▶ _Exercise requirements_:
Print every entry again exactly, with no pictures.

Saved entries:
☆ ☆ ☆

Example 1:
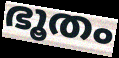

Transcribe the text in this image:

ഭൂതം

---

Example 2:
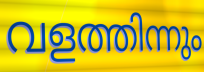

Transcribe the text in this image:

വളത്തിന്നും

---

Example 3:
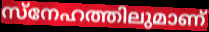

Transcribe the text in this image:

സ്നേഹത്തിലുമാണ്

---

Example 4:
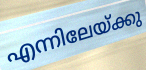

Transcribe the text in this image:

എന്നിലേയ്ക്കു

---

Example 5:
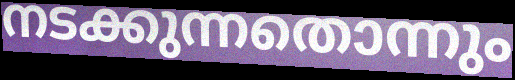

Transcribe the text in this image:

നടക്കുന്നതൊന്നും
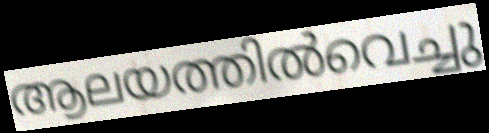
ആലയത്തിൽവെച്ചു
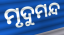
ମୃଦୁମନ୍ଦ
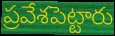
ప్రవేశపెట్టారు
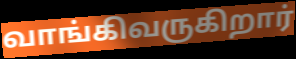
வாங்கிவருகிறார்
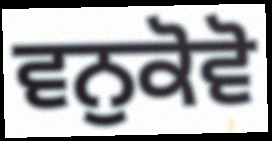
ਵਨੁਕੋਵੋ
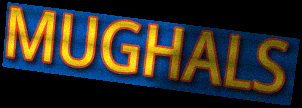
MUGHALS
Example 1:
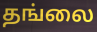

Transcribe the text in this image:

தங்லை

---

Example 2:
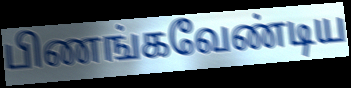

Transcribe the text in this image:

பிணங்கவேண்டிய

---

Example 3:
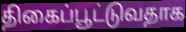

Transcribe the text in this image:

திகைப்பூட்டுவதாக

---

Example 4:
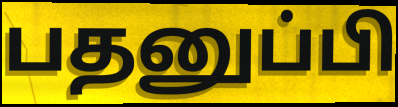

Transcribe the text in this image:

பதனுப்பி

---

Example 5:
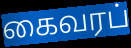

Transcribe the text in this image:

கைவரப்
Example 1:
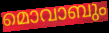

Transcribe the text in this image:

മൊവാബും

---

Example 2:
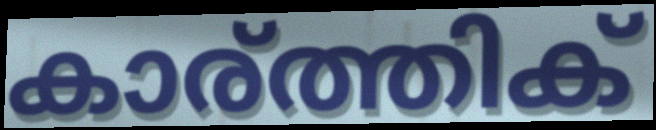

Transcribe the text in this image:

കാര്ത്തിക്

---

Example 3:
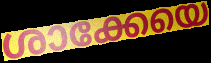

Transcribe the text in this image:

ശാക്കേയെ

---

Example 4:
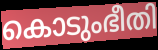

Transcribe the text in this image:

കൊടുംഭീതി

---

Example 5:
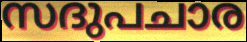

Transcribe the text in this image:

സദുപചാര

☆ ☆ ☆

▶ _Result of this exercise_:
Example 1:

Transcribe the text in this image:

ഭൂതം

---

Example 2:

Transcribe the text in this image:

വളത്തിന്നും

---

Example 3:

Transcribe the text in this image:

സ്നേഹത്തിലുമാണ്

---

Example 4:

Transcribe the text in this image:

എന്നിലേയ്ക്കു

---

Example 5:

Transcribe the text in this image:

നടക്കുന്നതൊന്നും
ആലയത്തിൽവെച്ചു
ମୃଦୁମନ୍ଦ
ప్రవేశపెట్టారు
வாங்கிவருகிறார்
ਵਨੁਕੋਵੋ
MUGHALS
Example 1:

Transcribe the text in this image:

தங்லை

---

Example 2:

Transcribe the text in this image:

பிணங்கவேண்டிய

---

Example 3:

Transcribe the text in this image:

திகைப்பூட்டுவதாக

---

Example 4:

Transcribe the text in this image:

பதனுப்பி

---

Example 5:

Transcribe the text in this image:

கைவரப்
Example 1:

Transcribe the text in this image:

മൊവാബും

---

Example 2:

Transcribe the text in this image:

കാര്ത്തിക്

---

Example 3:

Transcribe the text in this image:

ശാക്കേയെ

---

Example 4:

Transcribe the text in this image:

കൊടുംഭീതി

---

Example 5:

Transcribe the text in this image:

സദുപചാര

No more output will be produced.